Steinman enlisted Ontario singer Rory Dodd to provide backing vocals on Bat Out Of Hell and used him again to sing the “Turn around bright eyes” line on Tyler’s “Total Eclipse of the Heart.”
“That song never goes away,” Steinman told iHeartRadio.ca. “It’s the biggest karaoke song in the world and it's been covered dozens of times,” he said. “It’s one of my children and I'm as proud of it as I am the others. I try not to play favourites but yeah, it's special.”
Steinman's lyrics were often quite dark. “I always laugh when I hear people play ‘Total Eclipse of the Heart' and ‘Paradise by the Dashboard Light’ at their weddings,” he said. “I wonder if it's grim foreshadowing.”

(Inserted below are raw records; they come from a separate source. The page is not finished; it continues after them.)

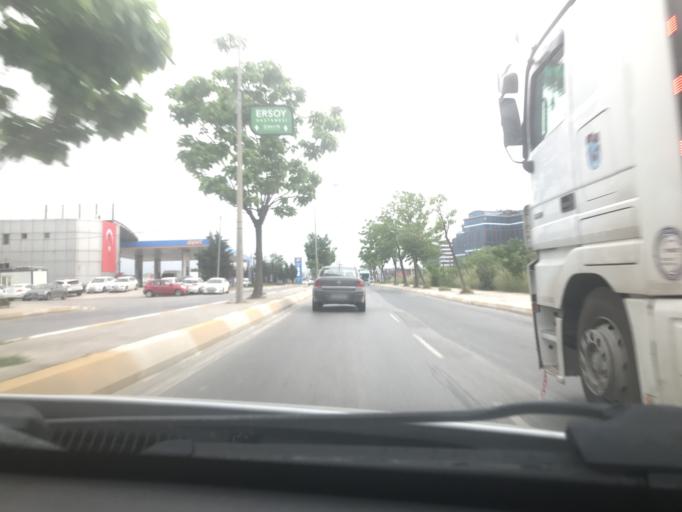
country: TR
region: Istanbul
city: Sultanbeyli
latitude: 40.9274
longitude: 29.3189
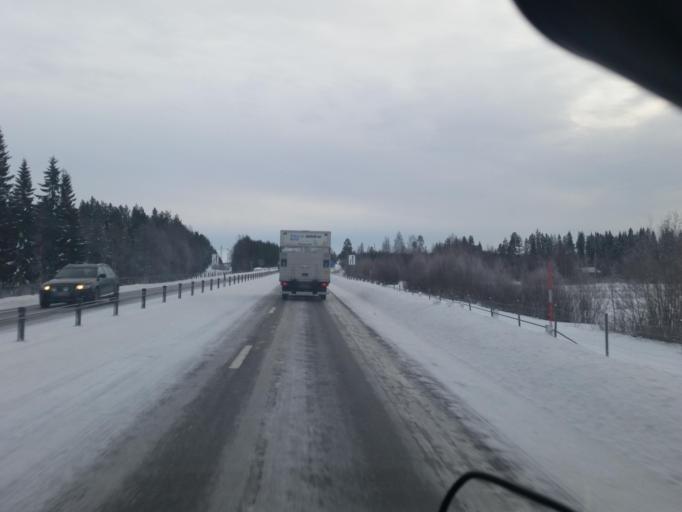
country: SE
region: Norrbotten
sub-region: Pitea Kommun
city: Pitea
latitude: 65.2465
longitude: 21.4853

His flare for crafting dramatic songs stemmed from his passions for musical theatre (“It deals with emotions but in an amplified and exaggerated way”) and the work of composer Richard Wagner (“Wagner didn't set limits. He wasn't afraid of excess or in going over the top. Wagner went over the top, opera goes over the top and it's the same curiosity and boundary breaking that inspires me”).
Steinman collaborated with Andrew Lloyd Webber on Whistle Down the Wind in the 90s as well as his own musical, Tanz der Vampire. Bat Out Of Hell was turned into a stage musical that had its North American premiere in Toronto in November 2017.
Inducting Steinman into the Songwriters Hall of Fame in 2012, Meat Loaf declared: “There is no other songwriter ever like him.”